→ Brief: Continue the account below of the heralds' suit against Sir Roger Twysden over his father's funeral, starting right after its final sentence.

R. Hovenden (ed.), The Visitation of Kent taken inthe years 1619-21 (Publications of the Harleian Society, 42, 1898), p. 136; G. E. Cokayne (ed.), The Complete Baronetage, 1611-25 (Exeter, 1900), vol. 1, pp. 74-5.

Eight years after the funeral of his father, Sir William Twysden, Sir Roger Twysden was prosecuted by the heralds for directing his father's funeral without them:

'On 23 January 1637, Grynsted, an officer of the Heralds' Office, came to Roydon Hall and showed Twysden a sealed parchment dated 8 November 1636, summoning him to appear at a Court Marshall, to be held in the Painted Chamber, Westminster, on 28 January to answer the complaint of the Kings and Officers of Arms for fees unpaid at Sir William's funeral. The Heralds alleged that the privileges that King James had granted to baronets to have 'assistants' at their funerals conferred rights upon the Heralds and that, if the heir chose to have a private funeral, they were entitled to compensation for the loss of the customary fees. It was a difficult point and the Heralds' complaint caused Twysden some anxiety; he decided that he was too unwell to appear at the Court Marshall and got his brother, Frank, to enter an appearance for him. The proceedings were then adjourned until the next Court day, 11 February. In the meantime, Frank met Philipott, Somerset Herald, who, like many of the other sixteenth and seventeenth-century Heralds, was a Kent man and knew Twysden. In the way of friendship he advised that the fees should be paid and said that Twysden's brother-in-law Yelverton had stood out at first but had finally paid. "Yes", replied Frank "but was he compelled to pay, or did he pay by way of gratuity?" Philipott repudiated the saucy implication that the Heralds were in need of gratuities, and when Frank contended that if they received fees in every case it would produce an income of £20,000 a year, Philipott would not allow the figure would amount to more than £3,000 or £4,000.

When the Court sat again on 11 February Somerset reported that Frank Twysden had alleged that the payment made by Yelverton had been by way of alms, which so angered the Court that the young man stood committed for a while. Eventually he was freed, and bound over to appear at the next Court Day, 16 February (each cause that was pending had to come before the court at each session, even if only to be adjourned to the next). Fortunately for him, he had an opportunity of speaking with the Earl Marshall, and explaining away his rash words. He also told Twysden's good friend, Sir Henry Morton, a judge of the Admiralty Court, what he had really said, 'who chid him, whatever he thought, for speaking out...

Even after this contretemps had been disposed of the suit did not proceed smoothly. Twysden, warned to appear on 29 April 1637, kept the summons because he thought it contrary to the statute 13 Ric. II, c. 2, in that it did not specify the cause why he had been sent for. Of course he was in no doubt as to the reason, but for Twysden the preservation of freedom was to be found in the meticulous observance of the proper forms of procedure. He wwas in trouble for not allowing the officer to take the summons back with him, but this soon blew over when Twysden promised to deliver the parchment into Court.

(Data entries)
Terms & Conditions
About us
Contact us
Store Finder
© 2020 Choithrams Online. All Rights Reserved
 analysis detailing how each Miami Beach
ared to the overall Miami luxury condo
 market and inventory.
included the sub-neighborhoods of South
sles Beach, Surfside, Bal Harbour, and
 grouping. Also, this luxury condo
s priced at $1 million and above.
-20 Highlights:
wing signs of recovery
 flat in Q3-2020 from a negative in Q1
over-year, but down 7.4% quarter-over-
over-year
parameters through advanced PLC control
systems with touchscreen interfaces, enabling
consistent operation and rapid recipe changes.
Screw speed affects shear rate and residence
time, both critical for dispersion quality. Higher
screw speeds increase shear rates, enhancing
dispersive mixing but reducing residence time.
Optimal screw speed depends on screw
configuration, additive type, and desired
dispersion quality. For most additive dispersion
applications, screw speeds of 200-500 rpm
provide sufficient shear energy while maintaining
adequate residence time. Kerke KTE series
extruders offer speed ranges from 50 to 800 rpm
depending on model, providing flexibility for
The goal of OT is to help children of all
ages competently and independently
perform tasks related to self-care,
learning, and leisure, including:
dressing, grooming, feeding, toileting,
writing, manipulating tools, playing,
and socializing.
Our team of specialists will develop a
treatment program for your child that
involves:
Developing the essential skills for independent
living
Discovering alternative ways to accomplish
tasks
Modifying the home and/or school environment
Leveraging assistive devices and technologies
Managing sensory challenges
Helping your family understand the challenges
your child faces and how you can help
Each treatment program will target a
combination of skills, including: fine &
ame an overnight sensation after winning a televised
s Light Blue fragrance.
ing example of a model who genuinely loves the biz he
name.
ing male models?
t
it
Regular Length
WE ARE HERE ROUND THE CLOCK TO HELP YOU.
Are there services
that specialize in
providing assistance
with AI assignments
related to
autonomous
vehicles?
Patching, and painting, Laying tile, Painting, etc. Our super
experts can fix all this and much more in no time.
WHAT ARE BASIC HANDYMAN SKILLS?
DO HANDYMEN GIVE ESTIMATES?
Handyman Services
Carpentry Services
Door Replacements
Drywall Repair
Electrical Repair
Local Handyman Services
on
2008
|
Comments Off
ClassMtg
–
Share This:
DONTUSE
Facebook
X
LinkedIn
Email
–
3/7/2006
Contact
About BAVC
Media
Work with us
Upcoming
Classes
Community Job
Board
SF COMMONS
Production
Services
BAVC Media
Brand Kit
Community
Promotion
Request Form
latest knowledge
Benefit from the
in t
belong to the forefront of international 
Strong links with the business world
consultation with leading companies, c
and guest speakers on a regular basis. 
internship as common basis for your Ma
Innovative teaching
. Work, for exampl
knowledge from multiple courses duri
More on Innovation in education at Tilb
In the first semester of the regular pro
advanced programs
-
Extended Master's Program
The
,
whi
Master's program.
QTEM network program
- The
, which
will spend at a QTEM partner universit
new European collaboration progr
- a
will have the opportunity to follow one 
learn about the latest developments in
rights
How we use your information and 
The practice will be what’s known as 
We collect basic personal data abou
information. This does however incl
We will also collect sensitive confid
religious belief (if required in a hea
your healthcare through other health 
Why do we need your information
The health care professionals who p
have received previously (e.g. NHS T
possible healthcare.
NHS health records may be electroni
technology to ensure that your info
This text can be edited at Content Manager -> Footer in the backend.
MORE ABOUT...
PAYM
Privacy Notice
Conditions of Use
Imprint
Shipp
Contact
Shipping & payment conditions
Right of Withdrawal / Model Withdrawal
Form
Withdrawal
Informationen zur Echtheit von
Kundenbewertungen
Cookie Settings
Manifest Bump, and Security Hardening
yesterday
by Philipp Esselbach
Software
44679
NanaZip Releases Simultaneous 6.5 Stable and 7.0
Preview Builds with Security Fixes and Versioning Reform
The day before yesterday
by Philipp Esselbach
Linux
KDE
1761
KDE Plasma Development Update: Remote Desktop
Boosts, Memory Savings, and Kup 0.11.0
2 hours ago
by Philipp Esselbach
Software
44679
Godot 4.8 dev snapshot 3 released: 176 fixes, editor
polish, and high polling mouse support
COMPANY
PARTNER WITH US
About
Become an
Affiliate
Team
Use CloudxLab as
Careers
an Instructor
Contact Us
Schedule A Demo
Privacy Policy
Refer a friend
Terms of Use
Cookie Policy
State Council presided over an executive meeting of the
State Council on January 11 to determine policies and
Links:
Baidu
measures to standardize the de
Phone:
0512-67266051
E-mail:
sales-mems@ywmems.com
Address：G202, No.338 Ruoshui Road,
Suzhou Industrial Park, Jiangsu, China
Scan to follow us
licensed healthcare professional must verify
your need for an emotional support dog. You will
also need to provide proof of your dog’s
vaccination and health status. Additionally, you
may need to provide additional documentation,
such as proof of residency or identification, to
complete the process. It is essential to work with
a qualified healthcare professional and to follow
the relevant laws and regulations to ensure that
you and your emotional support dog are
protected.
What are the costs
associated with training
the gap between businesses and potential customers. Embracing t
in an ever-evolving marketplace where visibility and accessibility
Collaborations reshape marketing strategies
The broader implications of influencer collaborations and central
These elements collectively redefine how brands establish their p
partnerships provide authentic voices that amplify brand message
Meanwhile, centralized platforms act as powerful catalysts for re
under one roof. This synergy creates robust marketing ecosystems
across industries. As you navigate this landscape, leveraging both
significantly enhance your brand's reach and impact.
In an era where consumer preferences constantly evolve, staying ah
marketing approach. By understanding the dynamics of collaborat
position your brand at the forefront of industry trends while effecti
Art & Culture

→ Reply to the exercise:
At length on 28 June, the Court began to hear the merits of the dispute. Dr Duck, a learned civilian who was the King's Advocate in the Court, argued for the Kings-of-Arms and the Heralds that it had long been the custom that where a burial had not taken place publicly the Heralds had received a composition in lieu of fees, although he had to admit there had been some intermission of the practice towards the end of Elizabeth's reign. For the purpose of avoiding future contention, he alleged the Commissioners of the Earl Marshalship in 1618 ordered that certificates of death should be entered in the College and appointed set fees to be paid, as was evidenced by divers extant deeds. Duck's advice was to try the Heralds' Office so Twysden went off to pursue his inquiry there.

At the Office Twysden could find only an old man, who took him in to Sir John Burroughs, Garter King-of-Arms. Garter received him civilly and repeated Duck's statement, that the nobility had always been subject to have their funerals public. This Twysden did not dispute, but desired to know whether it applied to the nobilitas major and minor or only the major, implying that baronets were only nobiles minores, and not to be ranked with the earlier five orders of majores ranging from duke down to baron. Garter was obliged to admit that it was only the nobilitas major, and gave two examples of the Court of Wards and the Court of Chancery having ordered the payment of the Heralds' funerary fees. Gentlemen, said Garter, had been used to compound for the fees due, but being pressed for evidence that they had been compelled to do so, he could not produce any. This, retorted Twysden, did not then help the Heralds' case, for "he that gives the least blow to a priest is excommunicated, but he that shoots at him with a gun and misses goes free".

Although it was not referred to either by Dr Duck or Garter, a precedent might have been cited from King James's reign when proceedings were brought against sons of Sir Richard Conquest, Knight, of Bedfordshire for dispensing with the services of an officer of arms at Sir Richard's funeral, and they were ordered to pay £10 to the College of Arms for the benefit of the officer whose turn it was to serve at the funeral. True, there was another, and much more objectionable element in the Conquest case, that a painter-stainer had been engaged to perform functions proper only to a Herald, so the precedent was not on all fours with the Twysden case. Nevertheless, it is surprising that it was not referred to; perhaps no one remembered it... To his disquiet and annoyance 'a gentleman of the county' told Somerset that Twysden had expressed his willingness to pay the fees, and from the letter of remonstrance, elliptical though it is, which he addressed to Sir Edward Dering on 14 July, it is plain that it was Dering who had set this baseless rumour afoot.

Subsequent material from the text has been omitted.